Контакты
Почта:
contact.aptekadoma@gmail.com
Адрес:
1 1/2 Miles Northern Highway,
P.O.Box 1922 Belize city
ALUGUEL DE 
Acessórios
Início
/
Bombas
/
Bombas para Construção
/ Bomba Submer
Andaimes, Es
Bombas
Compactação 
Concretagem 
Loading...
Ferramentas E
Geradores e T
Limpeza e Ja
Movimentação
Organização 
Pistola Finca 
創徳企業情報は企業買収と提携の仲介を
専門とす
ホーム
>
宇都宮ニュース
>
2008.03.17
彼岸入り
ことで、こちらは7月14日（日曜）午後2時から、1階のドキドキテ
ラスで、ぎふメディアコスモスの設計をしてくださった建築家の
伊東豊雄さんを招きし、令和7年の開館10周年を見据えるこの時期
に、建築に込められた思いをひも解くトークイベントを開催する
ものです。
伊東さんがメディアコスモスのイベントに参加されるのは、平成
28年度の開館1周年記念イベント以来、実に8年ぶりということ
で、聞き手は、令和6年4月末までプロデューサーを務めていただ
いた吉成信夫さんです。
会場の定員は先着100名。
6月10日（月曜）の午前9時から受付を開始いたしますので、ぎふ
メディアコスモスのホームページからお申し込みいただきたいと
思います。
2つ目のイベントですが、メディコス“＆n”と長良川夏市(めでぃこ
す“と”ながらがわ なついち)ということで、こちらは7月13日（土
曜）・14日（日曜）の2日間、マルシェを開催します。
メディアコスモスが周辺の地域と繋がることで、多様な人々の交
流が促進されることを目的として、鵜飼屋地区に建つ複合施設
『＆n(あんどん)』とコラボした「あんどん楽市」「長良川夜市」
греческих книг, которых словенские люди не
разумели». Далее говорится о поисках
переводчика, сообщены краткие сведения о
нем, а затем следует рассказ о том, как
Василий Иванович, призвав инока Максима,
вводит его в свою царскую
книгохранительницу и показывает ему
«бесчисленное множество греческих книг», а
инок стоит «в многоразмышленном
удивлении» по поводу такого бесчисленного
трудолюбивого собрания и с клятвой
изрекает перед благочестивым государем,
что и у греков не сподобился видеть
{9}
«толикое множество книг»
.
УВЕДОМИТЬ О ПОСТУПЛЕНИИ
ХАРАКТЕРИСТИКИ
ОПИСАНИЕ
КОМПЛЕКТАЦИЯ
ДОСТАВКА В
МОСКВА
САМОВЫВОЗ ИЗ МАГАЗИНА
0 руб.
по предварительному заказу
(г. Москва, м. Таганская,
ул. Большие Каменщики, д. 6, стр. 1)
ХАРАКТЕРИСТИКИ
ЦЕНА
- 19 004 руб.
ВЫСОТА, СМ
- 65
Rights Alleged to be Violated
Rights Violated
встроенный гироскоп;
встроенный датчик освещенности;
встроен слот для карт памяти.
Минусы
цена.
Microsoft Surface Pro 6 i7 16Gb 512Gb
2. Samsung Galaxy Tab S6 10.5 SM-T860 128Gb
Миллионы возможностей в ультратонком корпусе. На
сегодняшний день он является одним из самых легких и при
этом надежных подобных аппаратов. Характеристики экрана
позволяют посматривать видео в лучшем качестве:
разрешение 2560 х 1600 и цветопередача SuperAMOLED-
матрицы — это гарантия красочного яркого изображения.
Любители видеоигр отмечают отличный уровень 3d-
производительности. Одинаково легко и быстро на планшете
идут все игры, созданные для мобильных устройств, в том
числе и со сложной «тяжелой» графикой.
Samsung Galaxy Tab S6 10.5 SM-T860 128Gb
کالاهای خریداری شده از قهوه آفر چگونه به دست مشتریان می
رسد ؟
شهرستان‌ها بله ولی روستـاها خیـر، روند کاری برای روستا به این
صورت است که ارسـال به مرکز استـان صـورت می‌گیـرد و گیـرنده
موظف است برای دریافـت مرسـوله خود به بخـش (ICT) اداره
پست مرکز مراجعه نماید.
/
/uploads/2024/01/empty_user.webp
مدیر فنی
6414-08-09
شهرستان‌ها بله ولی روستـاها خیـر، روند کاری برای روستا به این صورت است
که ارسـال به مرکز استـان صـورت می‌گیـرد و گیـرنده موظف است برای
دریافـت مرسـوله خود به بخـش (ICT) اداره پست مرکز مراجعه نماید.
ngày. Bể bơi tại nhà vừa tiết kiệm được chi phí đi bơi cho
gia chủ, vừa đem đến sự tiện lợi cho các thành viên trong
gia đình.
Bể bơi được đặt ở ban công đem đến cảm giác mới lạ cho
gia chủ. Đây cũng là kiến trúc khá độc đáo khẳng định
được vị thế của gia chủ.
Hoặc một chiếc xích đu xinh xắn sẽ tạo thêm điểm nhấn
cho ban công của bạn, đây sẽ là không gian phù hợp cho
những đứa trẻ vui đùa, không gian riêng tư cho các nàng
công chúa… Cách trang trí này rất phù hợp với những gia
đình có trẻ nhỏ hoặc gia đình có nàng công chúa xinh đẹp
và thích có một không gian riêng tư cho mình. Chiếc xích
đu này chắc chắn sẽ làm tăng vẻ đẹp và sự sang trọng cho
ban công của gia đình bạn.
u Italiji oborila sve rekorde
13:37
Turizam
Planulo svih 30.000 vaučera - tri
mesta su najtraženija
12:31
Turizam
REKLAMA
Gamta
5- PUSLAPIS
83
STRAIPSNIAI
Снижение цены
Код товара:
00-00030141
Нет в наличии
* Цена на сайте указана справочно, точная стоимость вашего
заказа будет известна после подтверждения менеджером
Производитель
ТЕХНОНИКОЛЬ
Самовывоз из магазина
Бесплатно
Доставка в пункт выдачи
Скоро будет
------------------------
TASK ITEM:
Without changing anything, repeat every record above.

EXPECTED OUTPUT:
Контакты
Почта:
contact.aptekadoma@gmail.com
Адрес:
1 1/2 Miles Northern Highway,
P.O.Box 1922 Belize city
ALUGUEL DE 
Acessórios
Início
/
Bombas
/
Bombas para Construção
/ Bomba Submer
Andaimes, Es
Bombas
Compactação 
Concretagem 
Loading...
Ferramentas E
Geradores e T
Limpeza e Ja
Movimentação
Organização 
Pistola Finca 
創徳企業情報は企業買収と提携の仲介を
専門とす
ホーム
>
宇都宮ニュース
>
2008.03.17
彼岸入り
ことで、こちらは7月14日（日曜）午後2時から、1階のドキドキテ
ラスで、ぎふメディアコスモスの設計をしてくださった建築家の
伊東豊雄さんを招きし、令和7年の開館10周年を見据えるこの時期
に、建築に込められた思いをひも解くトークイベントを開催する
ものです。
伊東さんがメディアコスモスのイベントに参加されるのは、平成
28年度の開館1周年記念イベント以来、実に8年ぶりということ
で、聞き手は、令和6年4月末までプロデューサーを務めていただ
いた吉成信夫さんです。
会場の定員は先着100名。
6月10日（月曜）の午前9時から受付を開始いたしますので、ぎふ
メディアコスモスのホームページからお申し込みいただきたいと
思います。
2つ目のイベントですが、メディコス“＆n”と長良川夏市(めでぃこ
す“と”ながらがわ なついち)ということで、こちらは7月13日（土
曜）・14日（日曜）の2日間、マルシェを開催します。
メディアコスモスが周辺の地域と繋がることで、多様な人々の交
流が促進されることを目的として、鵜飼屋地区に建つ複合施設
『＆n(あんどん)』とコラボした「あんどん楽市」「長良川夜市」
греческих книг, которых словенские люди не
разумели». Далее говорится о поисках
переводчика, сообщены краткие сведения о
нем, а затем следует рассказ о том, как
Василий Иванович, призвав инока Максима,
вводит его в свою царскую
книгохранительницу и показывает ему
«бесчисленное множество греческих книг», а
инок стоит «в многоразмышленном
удивлении» по поводу такого бесчисленного
трудолюбивого собрания и с клятвой
изрекает перед благочестивым государем,
что и у греков не сподобился видеть
{9}
«толикое множество книг»
.
УВЕДОМИТЬ О ПОСТУПЛЕНИИ
ХАРАКТЕРИСТИКИ
ОПИСАНИЕ
КОМПЛЕКТАЦИЯ
ДОСТАВКА В
МОСКВА
САМОВЫВОЗ ИЗ МАГАЗИНА
0 руб.
по предварительному заказу
(г. Москва, м. Таганская,
ул. Большие Каменщики, д. 6, стр. 1)
ХАРАКТЕРИСТИКИ
ЦЕНА
- 19 004 руб.
ВЫСОТА, СМ
- 65
Rights Alleged to be Violated
Rights Violated
встроенный гироскоп;
встроенный датчик освещенности;
встроен слот для карт памяти.
Минусы
цена.
Microsoft Surface Pro 6 i7 16Gb 512Gb
2. Samsung Galaxy Tab S6 10.5 SM-T860 128Gb
Миллионы возможностей в ультратонком корпусе. На
сегодняшний день он является одним из самых легких и при
этом надежных подобных аппаратов. Характеристики экрана
позволяют посматривать видео в лучшем качестве:
разрешение 2560 х 1600 и цветопередача SuperAMOLED-
матрицы — это гарантия красочного яркого изображения.
Любители видеоигр отмечают отличный уровень 3d-
производительности. Одинаково легко и быстро на планшете
идут все игры, созданные для мобильных устройств, в том
числе и со сложной «тяжелой» графикой.
Samsung Galaxy Tab S6 10.5 SM-T860 128Gb
کالاهای خریداری شده از قهوه آفر چگونه به دست مشتریان می
رسد ؟
شهرستان‌ها بله ولی روستـاها خیـر، روند کاری برای روستا به این
صورت است که ارسـال به مرکز استـان صـورت می‌گیـرد و گیـرنده
موظف است برای دریافـت مرسـوله خود به بخـش (ICT) اداره
پست مرکز مراجعه نماید.
/
/uploads/2024/01/empty_user.webp
مدیر فنی
6414-08-09
شهرستان‌ها بله ولی روستـاها خیـر، روند کاری برای روستا به این صورت است
که ارسـال به مرکز استـان صـورت می‌گیـرد و گیـرنده موظف است برای
دریافـت مرسـوله خود به بخـش (ICT) اداره پست مرکز مراجعه نماید.
ngày. Bể bơi tại nhà vừa tiết kiệm được chi phí đi bơi cho
gia chủ, vừa đem đến sự tiện lợi cho các thành viên trong
gia đình.
Bể bơi được đặt ở ban công đem đến cảm giác mới lạ cho
gia chủ. Đây cũng là kiến trúc khá độc đáo khẳng định
được vị thế của gia chủ.
Hoặc một chiếc xích đu xinh xắn sẽ tạo thêm điểm nhấn
cho ban công của bạn, đây sẽ là không gian phù hợp cho
những đứa trẻ vui đùa, không gian riêng tư cho các nàng
công chúa… Cách trang trí này rất phù hợp với những gia
đình có trẻ nhỏ hoặc gia đình có nàng công chúa xinh đẹp
và thích có một không gian riêng tư cho mình. Chiếc xích
đu này chắc chắn sẽ làm tăng vẻ đẹp và sự sang trọng cho
ban công của gia đình bạn.
u Italiji oborila sve rekorde
13:37
Turizam
Planulo svih 30.000 vaučera - tri
mesta su najtraženija
12:31
Turizam
REKLAMA
Gamta
5- PUSLAPIS
83
STRAIPSNIAI
Снижение цены
Код товара:
00-00030141
Нет в наличии
* Цена на сайте указана справочно, точная стоимость вашего
заказа будет известна после подтверждения менеджером
Производитель
ТЕХНОНИКОЛЬ
Самовывоз из магазина
Бесплатно
Доставка в пункт выдачи
Скоро будет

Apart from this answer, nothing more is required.